To make it easier to hold an event, NIDA has created an online guide, which gives event organizers everything they need to plan, promote, and host an event, including how to get free materials from NIDA.
The Nstional Drug and Alcohol Facts Week webpage features several drug or audience-specific toolkits for event organizers to use in their respective communities. Drug topics and audiences include: tobacco, marijuana, opioids and other prescription drugs, alcohol, new psychoactive substances (synthetics), college-aged and young adults, teens in the juvenile justice system, and a video toolkit for teens, which shows parts of the brain and their functions. New this year is a toolkit on MDMA, created due to an increase in interest from event organizers. Given the opioid crisis occurring nationwide, the prescription drug toolkit contains new and updated information this year. In addition, a general toolkit is available in Spanish. All toolkits will be updated in December as new data become available.

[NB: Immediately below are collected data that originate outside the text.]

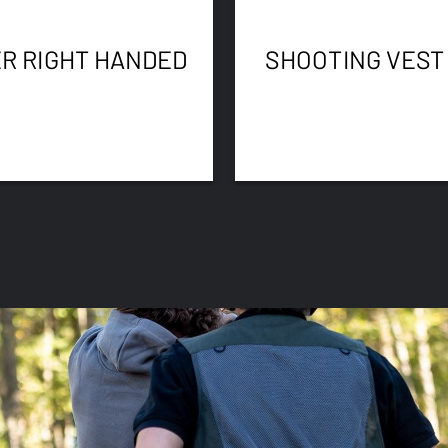
R RIGHT HANDED
SHOOTING VEST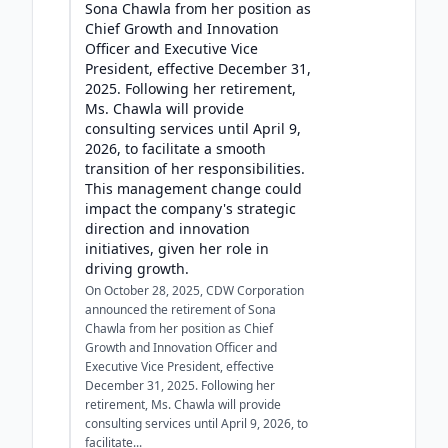
Sona Chawla from her position as
Chief Growth and Innovation
Officer and Executive Vice
President, effective December 31,
2025. Following her retirement,
Ms. Chawla will provide
consulting services until April 9,
2026, to facilitate a smooth
transition of her responsibilities.
This management change could
impact the company's strategic
direction and innovation
initiatives, given her role in
driving growth.
On October 28, 2025, CDW Corporation
announced the retirement of Sona
Chawla from her position as Chief
Growth and Innovation Officer and
Executive Vice President, effective
December 31, 2025. Following her
retirement, Ms. Chawla will provide
consulting services until April 9, 2026, to
facilitate...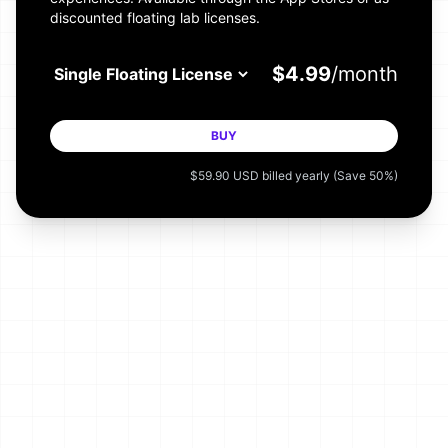
discounted floating lab licenses.
$
4.99
/month
BUY
$
59.90
USD
billed
year
ly
(Save 50%)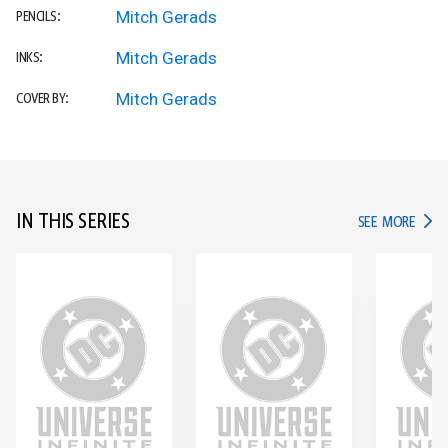
Mitch Gerads
PENCILS:
Mitch Gerads
INKS:
Mitch Gerads
COVER BY:
IN THIS SERIES
IN TH
SEE MORE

To help promote an event, event organizers also have access to resources, including a “Tools for Success” presentation and sample press and social outreach materials.
For teachers, NIDA has an online resource, teachers.drugabuse.gov, that offers classroom activities for Drug and Alcohol Facts Week and other year-round lessons on drugs and alcohol. This resource features an easy-to-use Lesson Plan and Activity Finder to search an array of scientist-created student lesson plans, multimedia classroom activities, and other teaching tools on how drug use affects the brain, body and the lives of teens. The resource can be found on teens.drugabuse.gov, which has features allowing teens to directly access drug facts and related resources.
Event organizers who register their events online will receive free booklets with science-based facts about drugs and alcohol, including one of NIDA’s most in-demand teen publications, Drugs: SHATTER THE MYTHS . NIDA and NIAAA will also offer the interactive National Drug & Alcohol IQ Challenge, a 12-question, multiple choice quiz that takes approximately 10 minutes to complete. It is available in both English and Spanish, can be projected on large screens at events, or used with mobile devices. The 2018 IQ challenge will be posted in January.
To kick off the week, National Drugs & Alcohol Chat Day will take place Monday Jan. 22, 2018 from 8 a.m. to 6 p.m., where more than 50 NIH scientists and science writers will answer questions from teens around the country. Last year, more than 50 schools participated and nearly 10,000 questions were submitted.